• _Stated exercise_
Repeat every line below exactly, word for word.

• _Entries_
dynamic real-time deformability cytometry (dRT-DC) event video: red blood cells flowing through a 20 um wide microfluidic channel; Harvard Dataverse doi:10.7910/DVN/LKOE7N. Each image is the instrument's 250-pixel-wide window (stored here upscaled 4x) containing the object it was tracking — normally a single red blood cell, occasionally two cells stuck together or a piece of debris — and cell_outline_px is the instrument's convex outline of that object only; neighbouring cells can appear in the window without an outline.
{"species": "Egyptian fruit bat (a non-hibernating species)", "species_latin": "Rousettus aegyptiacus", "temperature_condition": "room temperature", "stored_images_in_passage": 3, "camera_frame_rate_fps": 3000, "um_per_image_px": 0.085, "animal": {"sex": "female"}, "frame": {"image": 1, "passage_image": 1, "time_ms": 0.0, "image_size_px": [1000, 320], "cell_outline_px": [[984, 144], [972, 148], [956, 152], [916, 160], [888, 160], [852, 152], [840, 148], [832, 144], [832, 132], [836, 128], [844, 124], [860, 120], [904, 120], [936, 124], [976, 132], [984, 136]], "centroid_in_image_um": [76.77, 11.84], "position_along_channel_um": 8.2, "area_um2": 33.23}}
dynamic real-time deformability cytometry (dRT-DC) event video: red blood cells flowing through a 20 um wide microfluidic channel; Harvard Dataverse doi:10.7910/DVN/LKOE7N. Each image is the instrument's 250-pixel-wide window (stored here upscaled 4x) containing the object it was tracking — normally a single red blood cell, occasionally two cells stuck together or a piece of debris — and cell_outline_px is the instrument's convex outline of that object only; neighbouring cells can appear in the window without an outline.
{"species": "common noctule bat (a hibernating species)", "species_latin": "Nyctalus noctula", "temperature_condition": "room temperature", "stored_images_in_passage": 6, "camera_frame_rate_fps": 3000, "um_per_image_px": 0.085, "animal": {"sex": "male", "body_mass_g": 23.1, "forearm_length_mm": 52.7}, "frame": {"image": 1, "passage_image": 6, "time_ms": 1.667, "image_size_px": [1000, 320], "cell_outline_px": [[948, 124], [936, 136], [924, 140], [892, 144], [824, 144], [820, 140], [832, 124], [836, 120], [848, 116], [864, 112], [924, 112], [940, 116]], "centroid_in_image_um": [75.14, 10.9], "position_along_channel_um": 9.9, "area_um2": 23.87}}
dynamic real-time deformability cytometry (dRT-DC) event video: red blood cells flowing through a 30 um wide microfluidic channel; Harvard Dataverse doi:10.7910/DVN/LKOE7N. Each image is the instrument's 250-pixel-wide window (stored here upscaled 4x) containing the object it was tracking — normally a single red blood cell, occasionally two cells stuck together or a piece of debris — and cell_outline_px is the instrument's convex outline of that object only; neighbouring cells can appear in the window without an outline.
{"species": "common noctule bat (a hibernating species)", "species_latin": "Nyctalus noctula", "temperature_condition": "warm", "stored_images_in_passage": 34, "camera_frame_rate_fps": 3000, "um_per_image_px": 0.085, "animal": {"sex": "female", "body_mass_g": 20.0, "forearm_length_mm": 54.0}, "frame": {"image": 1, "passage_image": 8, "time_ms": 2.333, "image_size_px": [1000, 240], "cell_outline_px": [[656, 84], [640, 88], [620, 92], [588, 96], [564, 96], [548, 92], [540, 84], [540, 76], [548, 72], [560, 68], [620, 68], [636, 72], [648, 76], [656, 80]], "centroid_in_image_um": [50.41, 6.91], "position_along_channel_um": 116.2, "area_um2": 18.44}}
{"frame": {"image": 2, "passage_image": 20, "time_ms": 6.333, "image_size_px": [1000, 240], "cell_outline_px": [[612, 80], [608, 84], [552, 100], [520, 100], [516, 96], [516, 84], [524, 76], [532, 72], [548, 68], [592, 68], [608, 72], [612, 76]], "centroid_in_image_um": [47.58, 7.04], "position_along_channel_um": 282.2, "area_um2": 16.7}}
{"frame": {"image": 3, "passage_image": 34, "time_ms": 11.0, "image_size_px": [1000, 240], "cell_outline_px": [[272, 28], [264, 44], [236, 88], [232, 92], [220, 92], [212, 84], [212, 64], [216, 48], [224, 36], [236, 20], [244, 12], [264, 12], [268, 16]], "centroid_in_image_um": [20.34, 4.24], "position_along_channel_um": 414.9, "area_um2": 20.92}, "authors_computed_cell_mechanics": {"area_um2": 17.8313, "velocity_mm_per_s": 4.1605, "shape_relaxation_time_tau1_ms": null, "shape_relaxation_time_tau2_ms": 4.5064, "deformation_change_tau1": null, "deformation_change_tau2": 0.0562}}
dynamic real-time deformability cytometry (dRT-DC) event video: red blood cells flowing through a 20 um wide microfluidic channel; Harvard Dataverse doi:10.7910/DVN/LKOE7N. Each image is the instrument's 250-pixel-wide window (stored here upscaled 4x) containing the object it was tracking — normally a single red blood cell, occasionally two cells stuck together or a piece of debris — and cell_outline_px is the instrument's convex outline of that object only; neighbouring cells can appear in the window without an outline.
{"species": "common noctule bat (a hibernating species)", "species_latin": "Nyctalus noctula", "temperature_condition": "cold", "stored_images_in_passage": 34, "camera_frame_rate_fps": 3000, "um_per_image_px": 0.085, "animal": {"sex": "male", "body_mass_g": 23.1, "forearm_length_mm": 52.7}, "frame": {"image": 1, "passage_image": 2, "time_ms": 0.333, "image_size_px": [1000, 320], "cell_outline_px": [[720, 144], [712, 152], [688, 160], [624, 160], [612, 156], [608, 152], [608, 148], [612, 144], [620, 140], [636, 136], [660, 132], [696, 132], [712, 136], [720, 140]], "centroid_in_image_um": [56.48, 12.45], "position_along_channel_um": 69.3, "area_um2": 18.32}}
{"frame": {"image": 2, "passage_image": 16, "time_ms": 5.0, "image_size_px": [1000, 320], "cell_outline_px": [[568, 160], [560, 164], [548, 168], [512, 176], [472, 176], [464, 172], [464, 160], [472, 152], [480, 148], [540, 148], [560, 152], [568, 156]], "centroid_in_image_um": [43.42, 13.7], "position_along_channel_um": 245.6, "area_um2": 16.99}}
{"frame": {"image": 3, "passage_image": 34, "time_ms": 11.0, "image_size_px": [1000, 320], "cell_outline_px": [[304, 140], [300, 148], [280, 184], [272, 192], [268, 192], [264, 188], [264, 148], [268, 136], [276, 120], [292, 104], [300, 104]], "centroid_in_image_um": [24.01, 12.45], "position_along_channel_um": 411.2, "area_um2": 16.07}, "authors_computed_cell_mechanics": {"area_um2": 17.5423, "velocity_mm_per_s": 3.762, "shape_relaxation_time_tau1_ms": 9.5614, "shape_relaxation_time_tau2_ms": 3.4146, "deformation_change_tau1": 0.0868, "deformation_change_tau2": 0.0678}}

• _Task response_
dynamic real-time deformability cytometry (dRT-DC) event video: red blood cells flowing through a 20 um wide microfluidic channel; Harvard Dataverse doi:10.7910/DVN/LKOE7N. Each image is the instrument's 250-pixel-wide window (stored here upscaled 4x) containing the object it was tracking — normally a single red blood cell, occasionally two cells stuck together or a piece of debris — and cell_outline_px is the instrument's convex outline of that object only; neighbouring cells can appear in the window without an outline.
{"species": "Egyptian fruit bat (a non-hibernating species)", "species_latin": "Rousettus aegyptiacus", "temperature_condition": "room temperature", "stored_images_in_passage": 3, "camera_frame_rate_fps": 3000, "um_per_image_px": 0.085, "animal": {"sex": "female"}, "frame": {"image": 1, "passage_image": 1, "time_ms": 0.0, "image_size_px": [1000, 320], "cell_outline_px": [[984, 144], [972, 148], [956, 152], [916, 160], [888, 160], [852, 152], [840, 148], [832, 144], [832, 132], [836, 128], [844, 124], [860, 120], [904, 120], [936, 124], [976, 132], [984, 136]], "centroid_in_image_um": [76.77, 11.84], "position_along_channel_um": 8.2, "area_um2": 33.23}}
dynamic real-time deformability cytometry (dRT-DC) event video: red blood cells flowing through a 20 um wide microfluidic channel; Harvard Dataverse doi:10.7910/DVN/LKOE7N. Each image is the instrument's 250-pixel-wide window (stored here upscaled 4x) containing the object it was tracking — normally a single red blood cell, occasionally two cells stuck together or a piece of debris — and cell_outline_px is the instrument's convex outline of that object only; neighbouring cells can appear in the window without an outline.
{"species": "common noctule bat (a hibernating species)", "species_latin": "Nyctalus noctula", "temperature_condition": "room temperature", "stored_images_in_passage": 6, "camera_frame_rate_fps": 3000, "um_per_image_px": 0.085, "animal": {"sex": "male", "body_mass_g": 23.1, "forearm_length_mm": 52.7}, "frame": {"image": 1, "passage_image": 6, "time_ms": 1.667, "image_size_px": [1000, 320], "cell_outline_px": [[948, 124], [936, 136], [924, 140], [892, 144], [824, 144], [820, 140], [832, 124], [836, 120], [848, 116], [864, 112], [924, 112], [940, 116]], "centroid_in_image_um": [75.14, 10.9], "position_along_channel_um": 9.9, "area_um2": 23.87}}
dynamic real-time deformability cytometry (dRT-DC) event video: red blood cells flowing through a 30 um wide microfluidic channel; Harvard Dataverse doi:10.7910/DVN/LKOE7N. Each image is the instrument's 250-pixel-wide window (stored here upscaled 4x) containing the object it was tracking — normally a single red blood cell, occasionally two cells stuck together or a piece of debris — and cell_outline_px is the instrument's convex outline of that object only; neighbouring cells can appear in the window without an outline.
{"species": "common noctule bat (a hibernating species)", "species_latin": "Nyctalus noctula", "temperature_condition": "warm", "stored_images_in_passage": 34, "camera_frame_rate_fps": 3000, "um_per_image_px": 0.085, "animal": {"sex": "female", "body_mass_g": 20.0, "forearm_length_mm": 54.0}, "frame": {"image": 1, "passage_image": 8, "time_ms": 2.333, "image_size_px": [1000, 240], "cell_outline_px": [[656, 84], [640, 88], [620, 92], [588, 96], [564, 96], [548, 92], [540, 84], [540, 76], [548, 72], [560, 68], [620, 68], [636, 72], [648, 76], [656, 80]], "centroid_in_image_um": [50.41, 6.91], "position_along_channel_um": 116.2, "area_um2": 18.44}}
{"frame": {"image": 2, "passage_image": 20, "time_ms": 6.333, "image_size_px": [1000, 240], "cell_outline_px": [[612, 80], [608, 84], [552, 100], [520, 100], [516, 96], [516, 84], [524, 76], [532, 72], [548, 68], [592, 68], [608, 72], [612, 76]], "centroid_in_image_um": [47.58, 7.04], "position_along_channel_um": 282.2, "area_um2": 16.7}}
{"frame": {"image": 3, "passage_image": 34, "time_ms": 11.0, "image_size_px": [1000, 240], "cell_outline_px": [[272, 28], [264, 44], [236, 88], [232, 92], [220, 92], [212, 84], [212, 64], [216, 48], [224, 36], [236, 20], [244, 12], [264, 12], [268, 16]], "centroid_in_image_um": [20.34, 4.24], "position_along_channel_um": 414.9, "area_um2": 20.92}, "authors_computed_cell_mechanics": {"area_um2": 17.8313, "velocity_mm_per_s": 4.1605, "shape_relaxation_time_tau1_ms": null, "shape_relaxation_time_tau2_ms": 4.5064, "deformation_change_tau1": null, "deformation_change_tau2": 0.0562}}
dynamic real-time deformability cytometry (dRT-DC) event video: red blood cells flowing through a 20 um wide microfluidic channel; Harvard Dataverse doi:10.7910/DVN/LKOE7N. Each image is the instrument's 250-pixel-wide window (stored here upscaled 4x) containing the object it was tracking — normally a single red blood cell, occasionally two cells stuck together or a piece of debris — and cell_outline_px is the instrument's convex outline of that object only; neighbouring cells can appear in the window without an outline.
{"species": "common noctule bat (a hibernating species)", "species_latin": "Nyctalus noctula", "temperature_condition": "cold", "stored_images_in_passage": 34, "camera_frame_rate_fps": 3000, "um_per_image_px": 0.085, "animal": {"sex": "male", "body_mass_g": 23.1, "forearm_length_mm": 52.7}, "frame": {"image": 1, "passage_image": 2, "time_ms": 0.333, "image_size_px": [1000, 320], "cell_outline_px": [[720, 144], [712, 152], [688, 160], [624, 160], [612, 156], [608, 152], [608, 148], [612, 144], [620, 140], [636, 136], [660, 132], [696, 132], [712, 136], [720, 140]], "centroid_in_image_um": [56.48, 12.45], "position_along_channel_um": 69.3, "area_um2": 18.32}}
{"frame": {"image": 2, "passage_image": 16, "time_ms": 5.0, "image_size_px": [1000, 320], "cell_outline_px": [[568, 160], [560, 164], [548, 168], [512, 176], [472, 176], [464, 172], [464, 160], [472, 152], [480, 148], [540, 148], [560, 152], [568, 156]], "centroid_in_image_um": [43.42, 13.7], "position_along_channel_um": 245.6, "area_um2": 16.99}}
{"frame": {"image": 3, "passage_image": 34, "time_ms": 11.0, "image_size_px": [1000, 320], "cell_outline_px": [[304, 140], [300, 148], [280, 184], [272, 192], [268, 192], [264, 188], [264, 148], [268, 136], [276, 120], [292, 104], [300, 104]], "centroid_in_image_um": [24.01, 12.45], "position_along_channel_um": 411.2, "area_um2": 16.07}, "authors_computed_cell_mechanics": {"area_um2": 17.5423, "velocity_mm_per_s": 3.762, "shape_relaxation_time_tau1_ms": 9.5614, "shape_relaxation_time_tau2_ms": 3.4146, "deformation_change_tau1": 0.0868, "deformation_change_tau2": 0.0678}}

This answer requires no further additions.